Voici quelques exemples d’actions :

– Promouvoir des actions au niveau local ou national offrant une expérience de solidarité et de démocratie. Par exemple, les actions du MEIC à Turin, la déclaration du KIK de Varsovie (*) avec d’autres ONG : “Solidarité dans la vérité / Vérité et réconciliation’ appelant à la réconciliation juive -polonaise.

– Partager les actions de nos mouvements au niveau local ou national qui peuvent en inspirer d’autres, à travers le projet “Ecoute et dialogue”.

– Partager nos analyses et créer au niveau européen une plateforme de solidarité pour étudier les expériences et les situations, et approfondir le sens de la démocratie en Europe,

– Inviter des mouvements laïcs d’intellectuels et de professionnels non membres de nos réseaux, à travailler ensemble sur des sujets qui nous concernent tous.

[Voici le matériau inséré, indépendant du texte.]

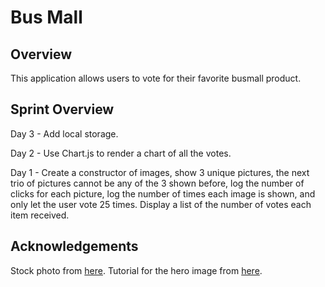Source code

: # Bus Mall

## Overview
This application allows users to vote for their favorite busmall product.

## Sprint Overview
Day 3 - Add local storage.

Day 2 - Use Chart.js to render a chart of all the votes.

Day 1 - Create a constructor of images, show 3 unique pictures, the next trio of pictures cannot be any of the 3 shown before, log the number of clicks for each picture, log the number of times each image is shown, and only let the user vote 25 times.  Display a list of the number of votes each item received.

## Acknowledgements
Stock photo from [here](https://www.pexels.com/photo/road-pavement-229014/).
Tutorial for the hero image from [here](https://www.youtube.com/watch?time_continue=1484&v=Y5SHm53WFEk).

Il n’est pas nécessaire de devenir membres, mais il est essentiel de coopérer.

– Renforcer la coopération entre les Miacs (Mouvements Internationaux d’Action Catholique Spécialisée), les jeunes et les adultes, en soutenant leurs projets européens. Nous partageons des perspectives communes avec des approches différentes.

 – Inviter l’Église institutionnelle à défendre la personne humaine dans sa dignité de fils de Dieu, partout où elle est menacée ou méprisée, ainsi qu’à pratiquer la solidarité avec les réfugiés et chercher à les aider. Toute attitude xénophobe est fondamentalement contraire au message de Jésus-Christ.

– Renforcer la coopération avec les ordres religieux engagés dans des perspectives similaires à partir d’un état de vie différent.

– Soutenir l’action de nos délégués dans les institutions internationales : l’ONU et particulièrement le Conseil de l’Europe, en développant de meilleures connexions avec le niveau local.

(*)
KIK (Klub Inteligencji Katolickiej – Le Club de l’Intelligentsia catholique)
SIIAEC Secrétariat international des ingénieurs, agronomes et économistes catholiques;
Pax Romana Miic: Mouvement international des intellectuels catholiques.